# TASK
Below are the records; copy each line in which "Lippstadt" can be found.

# INPUT DATA
========================

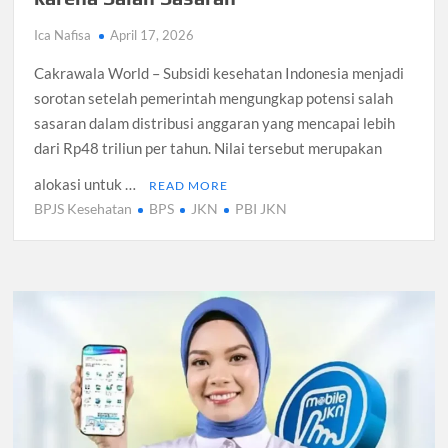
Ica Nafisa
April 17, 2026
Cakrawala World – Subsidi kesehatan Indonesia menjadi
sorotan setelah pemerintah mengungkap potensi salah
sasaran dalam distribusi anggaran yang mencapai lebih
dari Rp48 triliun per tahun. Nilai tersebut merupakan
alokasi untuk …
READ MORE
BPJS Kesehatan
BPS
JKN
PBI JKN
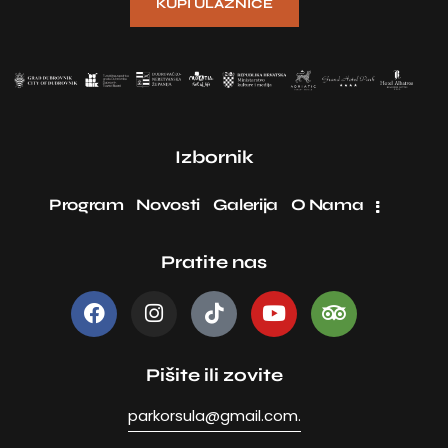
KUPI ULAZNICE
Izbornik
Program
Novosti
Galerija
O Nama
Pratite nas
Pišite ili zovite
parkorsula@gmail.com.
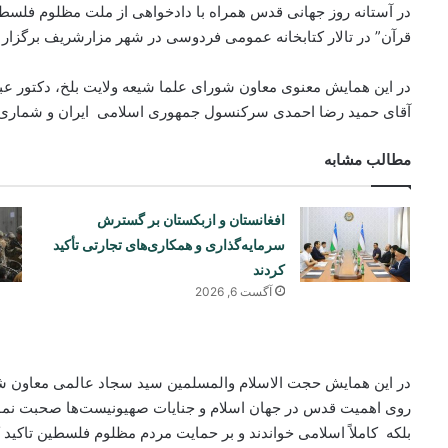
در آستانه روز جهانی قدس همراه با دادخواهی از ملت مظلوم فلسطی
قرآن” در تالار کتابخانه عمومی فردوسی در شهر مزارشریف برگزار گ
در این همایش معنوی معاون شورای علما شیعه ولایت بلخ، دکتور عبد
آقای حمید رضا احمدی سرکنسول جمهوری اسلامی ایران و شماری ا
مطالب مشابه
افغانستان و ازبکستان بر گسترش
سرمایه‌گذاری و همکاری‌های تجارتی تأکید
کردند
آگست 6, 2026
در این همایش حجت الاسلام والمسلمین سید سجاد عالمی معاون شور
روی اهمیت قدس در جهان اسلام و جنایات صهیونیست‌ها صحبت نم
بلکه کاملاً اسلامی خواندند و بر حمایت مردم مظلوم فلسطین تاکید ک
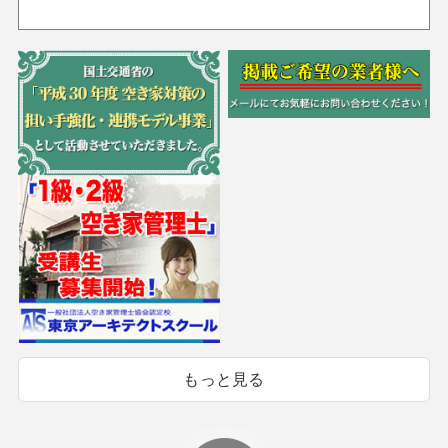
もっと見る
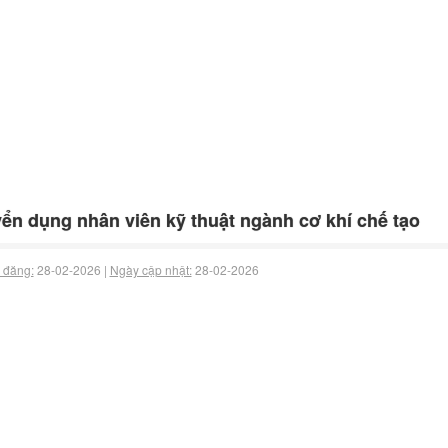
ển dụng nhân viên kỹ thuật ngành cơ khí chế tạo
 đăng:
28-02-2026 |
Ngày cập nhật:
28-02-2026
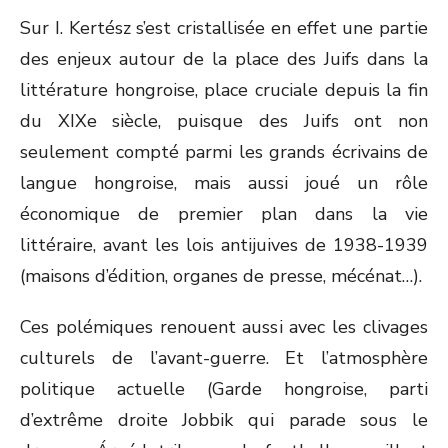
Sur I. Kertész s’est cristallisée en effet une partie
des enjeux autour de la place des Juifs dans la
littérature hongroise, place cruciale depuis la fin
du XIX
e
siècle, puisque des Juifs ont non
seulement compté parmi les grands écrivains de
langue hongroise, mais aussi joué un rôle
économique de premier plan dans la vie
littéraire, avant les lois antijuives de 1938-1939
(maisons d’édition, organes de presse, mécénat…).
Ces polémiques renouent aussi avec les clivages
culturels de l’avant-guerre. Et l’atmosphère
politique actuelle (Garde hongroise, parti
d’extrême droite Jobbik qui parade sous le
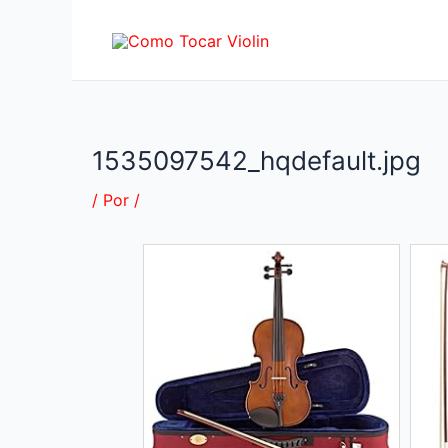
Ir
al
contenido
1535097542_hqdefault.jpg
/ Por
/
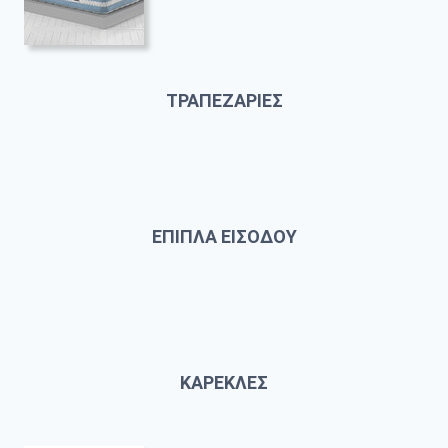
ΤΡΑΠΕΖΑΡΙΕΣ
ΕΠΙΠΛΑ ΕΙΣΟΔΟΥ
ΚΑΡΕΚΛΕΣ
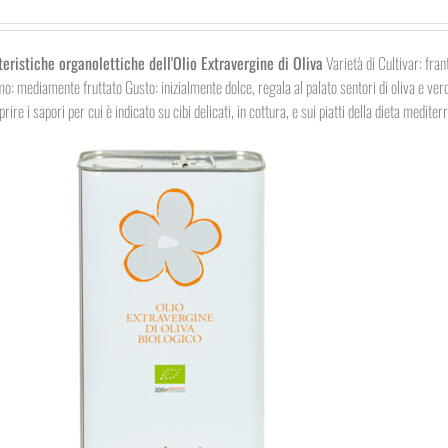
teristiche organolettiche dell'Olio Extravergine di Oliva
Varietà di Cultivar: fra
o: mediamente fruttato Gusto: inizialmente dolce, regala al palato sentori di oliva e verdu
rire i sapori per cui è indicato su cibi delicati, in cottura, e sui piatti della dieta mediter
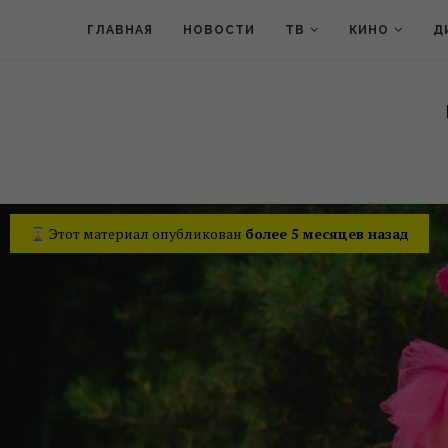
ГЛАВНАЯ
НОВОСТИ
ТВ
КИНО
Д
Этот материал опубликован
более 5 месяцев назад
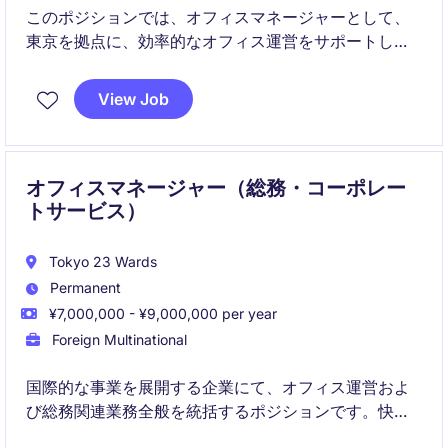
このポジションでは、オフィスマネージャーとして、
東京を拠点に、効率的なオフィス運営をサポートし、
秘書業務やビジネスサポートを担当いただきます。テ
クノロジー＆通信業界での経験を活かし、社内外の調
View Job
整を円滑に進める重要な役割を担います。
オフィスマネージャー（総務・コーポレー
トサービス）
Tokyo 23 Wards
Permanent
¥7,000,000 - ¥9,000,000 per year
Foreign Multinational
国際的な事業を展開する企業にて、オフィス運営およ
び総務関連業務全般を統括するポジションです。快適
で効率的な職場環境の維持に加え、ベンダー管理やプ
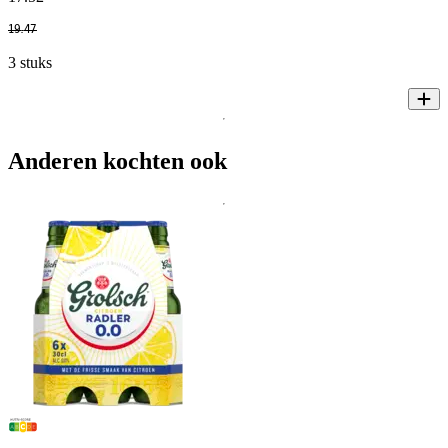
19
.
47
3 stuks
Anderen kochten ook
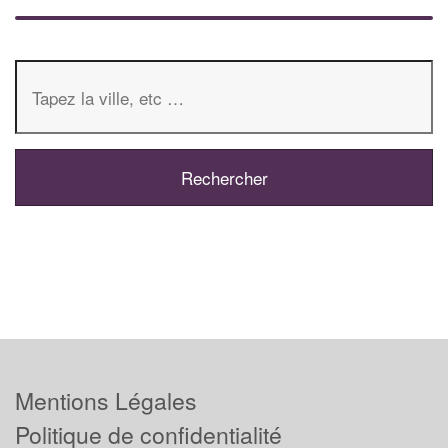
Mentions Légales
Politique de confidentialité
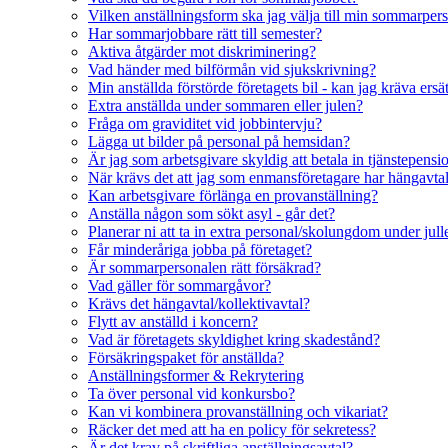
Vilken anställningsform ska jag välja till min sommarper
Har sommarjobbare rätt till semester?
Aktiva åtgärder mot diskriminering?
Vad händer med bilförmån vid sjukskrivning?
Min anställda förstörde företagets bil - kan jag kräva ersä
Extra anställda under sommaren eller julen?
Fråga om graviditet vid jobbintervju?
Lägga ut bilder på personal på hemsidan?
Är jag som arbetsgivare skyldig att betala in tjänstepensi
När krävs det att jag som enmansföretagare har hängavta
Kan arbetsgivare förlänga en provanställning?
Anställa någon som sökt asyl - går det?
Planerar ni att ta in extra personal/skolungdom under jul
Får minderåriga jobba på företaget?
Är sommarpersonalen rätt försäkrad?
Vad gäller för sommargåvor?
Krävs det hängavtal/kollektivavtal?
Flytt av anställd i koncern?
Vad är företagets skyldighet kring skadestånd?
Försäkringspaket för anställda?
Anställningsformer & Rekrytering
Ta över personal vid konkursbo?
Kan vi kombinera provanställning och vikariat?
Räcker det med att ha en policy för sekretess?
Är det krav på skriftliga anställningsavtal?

========================

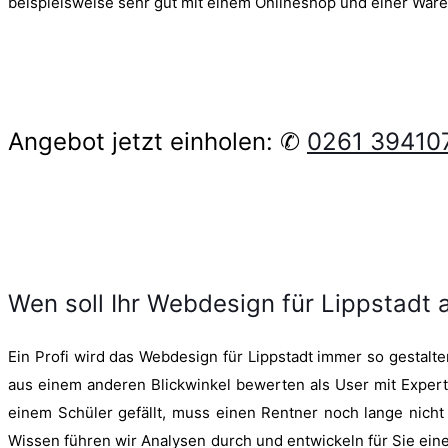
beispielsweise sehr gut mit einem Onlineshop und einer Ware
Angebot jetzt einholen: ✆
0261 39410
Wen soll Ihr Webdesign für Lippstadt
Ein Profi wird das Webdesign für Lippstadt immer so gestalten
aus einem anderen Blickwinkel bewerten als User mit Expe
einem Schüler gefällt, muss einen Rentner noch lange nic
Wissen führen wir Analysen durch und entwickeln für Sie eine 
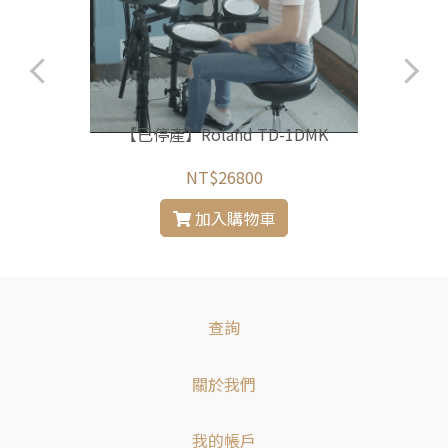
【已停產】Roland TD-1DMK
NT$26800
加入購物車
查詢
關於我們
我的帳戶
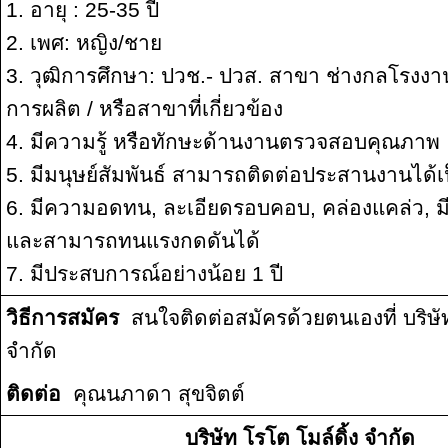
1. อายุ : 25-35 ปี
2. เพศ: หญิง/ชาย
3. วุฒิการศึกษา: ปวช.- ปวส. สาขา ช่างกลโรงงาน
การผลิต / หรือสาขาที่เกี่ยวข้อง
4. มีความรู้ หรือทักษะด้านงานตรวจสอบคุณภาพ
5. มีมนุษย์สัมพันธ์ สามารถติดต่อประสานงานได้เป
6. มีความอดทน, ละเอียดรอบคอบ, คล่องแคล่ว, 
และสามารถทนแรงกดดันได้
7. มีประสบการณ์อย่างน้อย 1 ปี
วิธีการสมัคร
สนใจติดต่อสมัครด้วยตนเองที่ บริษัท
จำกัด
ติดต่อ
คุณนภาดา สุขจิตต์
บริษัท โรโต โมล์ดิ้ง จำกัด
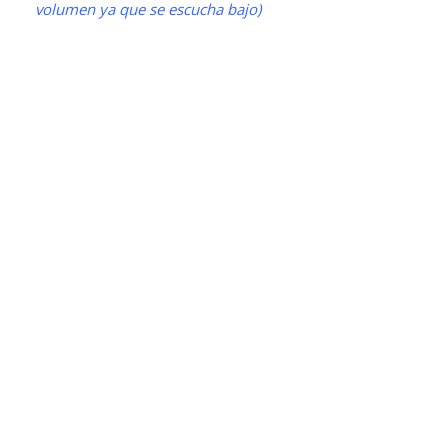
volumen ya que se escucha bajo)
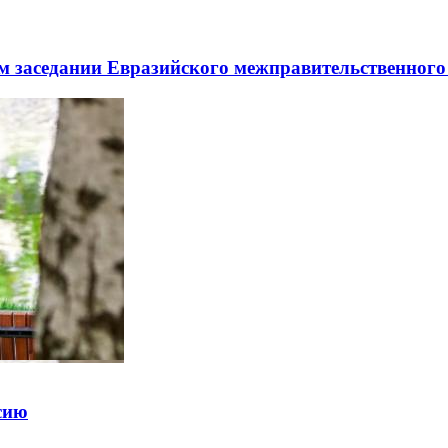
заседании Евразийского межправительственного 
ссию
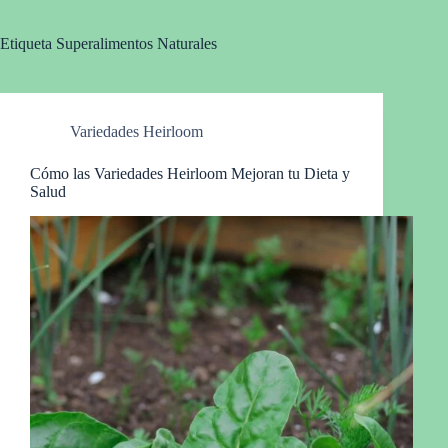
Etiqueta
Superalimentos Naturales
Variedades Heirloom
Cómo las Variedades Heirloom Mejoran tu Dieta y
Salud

========================

# PROBLEM SOLUTION
Wen soll Ihr Webdesign für Lippstadt
Ein Profi wird das Webdesign für Lippstadt immer so gestalten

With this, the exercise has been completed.